Peterson and Gordon took their turns fending off Cooper's punches, and a few verbal jabs -- "You might want to take off your little Mr. T. starter kit," the trainer chirped to Gordon about the gold chain he was wearing before the drill. Then, the two running backs shifted to a mat, where Cooper set up a drill he'd adapted from Brazilian jujitsu. Both backs tumbled over a balance ball, landing on their feet or placing a hand on the ground to steady themselves before rising and regaining their stride with a football still tucked under one arm, in a move designed to improve balance and awareness while going to the ground. This time, Gordon handled the drill more gracefully, while Peterson tended to charge the balance ball rather than decelerate and roll over it, leading to several stumbles.

"This drill busts his butt every time," Cooper said, "because he doesn't run like this. He's used to running a certain way, so this gets him out of it.
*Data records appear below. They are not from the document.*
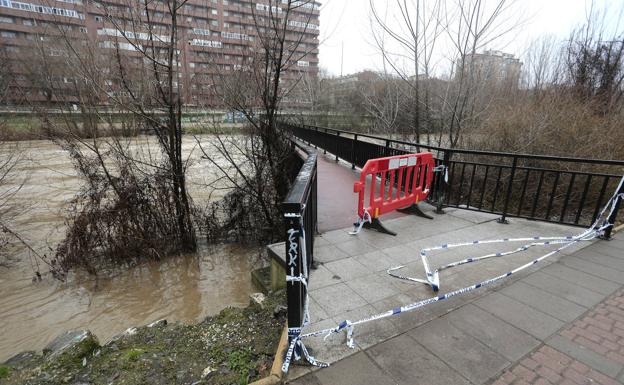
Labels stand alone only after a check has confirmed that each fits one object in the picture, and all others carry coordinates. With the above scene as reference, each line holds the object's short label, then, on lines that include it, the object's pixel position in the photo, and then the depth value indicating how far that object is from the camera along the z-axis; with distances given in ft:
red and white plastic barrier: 14.12
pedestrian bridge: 7.22
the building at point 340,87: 98.94
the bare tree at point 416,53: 27.50
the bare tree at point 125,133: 19.29
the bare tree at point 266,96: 18.94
That's why this is so dynamic: It makes an old dog have to learn new tricks."

For Peterson, before a season filled with opportunity to define his legacy, it might be more about eliminating old habits.

"[The punches are] more of an instinctual trigger than a hit," Peterson said. "It's kind of like going through that front line, where you've got arms coming, you've got legs coming. It really makes you clench on it even more and keep it tight."